STORED DATA:
● ● ●

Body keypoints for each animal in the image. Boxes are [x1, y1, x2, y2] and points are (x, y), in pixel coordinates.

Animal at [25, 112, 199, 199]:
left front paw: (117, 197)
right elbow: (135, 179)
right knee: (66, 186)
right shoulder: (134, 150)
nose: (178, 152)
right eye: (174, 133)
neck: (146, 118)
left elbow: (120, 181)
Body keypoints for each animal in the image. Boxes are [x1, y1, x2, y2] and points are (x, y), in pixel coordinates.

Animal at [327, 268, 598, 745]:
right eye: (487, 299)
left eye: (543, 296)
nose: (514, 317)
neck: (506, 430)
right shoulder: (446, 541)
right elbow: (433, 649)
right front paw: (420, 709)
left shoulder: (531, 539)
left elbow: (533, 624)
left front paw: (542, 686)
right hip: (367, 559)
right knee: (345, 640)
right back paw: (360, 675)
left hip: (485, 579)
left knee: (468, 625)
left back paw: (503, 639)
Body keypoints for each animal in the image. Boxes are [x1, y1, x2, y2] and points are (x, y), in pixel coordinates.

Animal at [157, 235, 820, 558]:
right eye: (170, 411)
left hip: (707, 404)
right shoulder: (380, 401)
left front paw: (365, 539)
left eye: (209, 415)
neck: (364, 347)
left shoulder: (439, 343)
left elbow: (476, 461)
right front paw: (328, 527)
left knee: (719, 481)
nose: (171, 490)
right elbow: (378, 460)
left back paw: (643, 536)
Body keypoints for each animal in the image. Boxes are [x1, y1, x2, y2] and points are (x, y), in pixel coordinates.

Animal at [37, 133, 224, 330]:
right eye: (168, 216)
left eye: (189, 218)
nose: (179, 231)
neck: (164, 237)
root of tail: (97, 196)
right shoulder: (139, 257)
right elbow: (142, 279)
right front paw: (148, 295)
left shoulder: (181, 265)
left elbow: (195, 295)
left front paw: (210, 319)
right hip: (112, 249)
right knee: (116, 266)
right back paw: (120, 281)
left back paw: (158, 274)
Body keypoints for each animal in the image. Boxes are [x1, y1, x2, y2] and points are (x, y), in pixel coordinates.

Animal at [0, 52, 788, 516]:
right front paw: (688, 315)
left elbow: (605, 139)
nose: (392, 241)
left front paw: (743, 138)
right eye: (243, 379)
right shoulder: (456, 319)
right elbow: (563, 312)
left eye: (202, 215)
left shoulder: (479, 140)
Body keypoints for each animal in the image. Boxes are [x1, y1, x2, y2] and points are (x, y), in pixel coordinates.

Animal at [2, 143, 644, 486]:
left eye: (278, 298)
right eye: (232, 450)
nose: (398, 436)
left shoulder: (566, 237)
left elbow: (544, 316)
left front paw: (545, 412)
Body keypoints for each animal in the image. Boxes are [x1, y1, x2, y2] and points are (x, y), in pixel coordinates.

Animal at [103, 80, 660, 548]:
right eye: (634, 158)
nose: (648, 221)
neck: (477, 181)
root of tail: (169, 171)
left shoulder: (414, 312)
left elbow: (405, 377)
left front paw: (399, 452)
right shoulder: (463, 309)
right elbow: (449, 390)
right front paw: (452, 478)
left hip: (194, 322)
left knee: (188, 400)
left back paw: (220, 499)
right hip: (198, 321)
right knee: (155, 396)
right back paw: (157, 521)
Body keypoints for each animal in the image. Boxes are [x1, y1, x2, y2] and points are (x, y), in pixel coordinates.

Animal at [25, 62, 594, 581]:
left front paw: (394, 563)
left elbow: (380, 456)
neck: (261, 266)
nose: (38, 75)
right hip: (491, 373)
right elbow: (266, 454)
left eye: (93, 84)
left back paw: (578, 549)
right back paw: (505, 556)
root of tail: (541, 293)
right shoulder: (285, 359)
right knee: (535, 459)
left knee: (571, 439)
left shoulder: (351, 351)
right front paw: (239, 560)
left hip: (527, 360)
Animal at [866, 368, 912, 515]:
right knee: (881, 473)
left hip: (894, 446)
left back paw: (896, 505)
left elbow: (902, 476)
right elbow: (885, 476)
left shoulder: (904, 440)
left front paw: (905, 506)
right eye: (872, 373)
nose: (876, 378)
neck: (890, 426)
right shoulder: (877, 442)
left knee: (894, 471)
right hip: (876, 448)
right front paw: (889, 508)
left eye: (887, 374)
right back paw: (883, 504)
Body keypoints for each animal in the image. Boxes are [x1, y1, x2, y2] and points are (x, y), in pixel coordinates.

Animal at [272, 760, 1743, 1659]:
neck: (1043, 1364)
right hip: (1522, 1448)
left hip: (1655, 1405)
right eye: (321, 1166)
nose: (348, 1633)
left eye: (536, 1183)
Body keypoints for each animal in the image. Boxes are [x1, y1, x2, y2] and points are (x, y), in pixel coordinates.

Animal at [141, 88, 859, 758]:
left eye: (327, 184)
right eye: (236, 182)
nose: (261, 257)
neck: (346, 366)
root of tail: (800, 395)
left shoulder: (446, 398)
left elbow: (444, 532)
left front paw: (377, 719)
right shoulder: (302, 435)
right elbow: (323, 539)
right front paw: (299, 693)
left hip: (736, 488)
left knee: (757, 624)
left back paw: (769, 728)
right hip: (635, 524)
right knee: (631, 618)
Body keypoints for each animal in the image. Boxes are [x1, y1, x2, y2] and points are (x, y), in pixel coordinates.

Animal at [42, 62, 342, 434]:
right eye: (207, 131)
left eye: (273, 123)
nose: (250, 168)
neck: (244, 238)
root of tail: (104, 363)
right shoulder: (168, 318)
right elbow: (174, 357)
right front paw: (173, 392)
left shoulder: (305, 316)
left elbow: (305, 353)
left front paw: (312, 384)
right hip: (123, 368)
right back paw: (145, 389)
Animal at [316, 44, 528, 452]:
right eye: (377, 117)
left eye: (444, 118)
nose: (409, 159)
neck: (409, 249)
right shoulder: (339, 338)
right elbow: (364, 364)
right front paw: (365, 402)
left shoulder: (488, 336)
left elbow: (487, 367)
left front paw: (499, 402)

● ● ●

PROBLEM STATEMENT:
Would you please copy exactly the part of the entries above that begins at the line containing "left hip: (707, 404)" and ends at the line containing "left back paw: (643, 536)", both lines included?

ANSWER TO THIS EXERCISE:
left hip: (707, 404)
right shoulder: (380, 401)
left front paw: (365, 539)
left eye: (209, 415)
neck: (364, 347)
left shoulder: (439, 343)
left elbow: (476, 461)
right front paw: (328, 527)
left knee: (719, 481)
nose: (171, 490)
right elbow: (378, 460)
left back paw: (643, 536)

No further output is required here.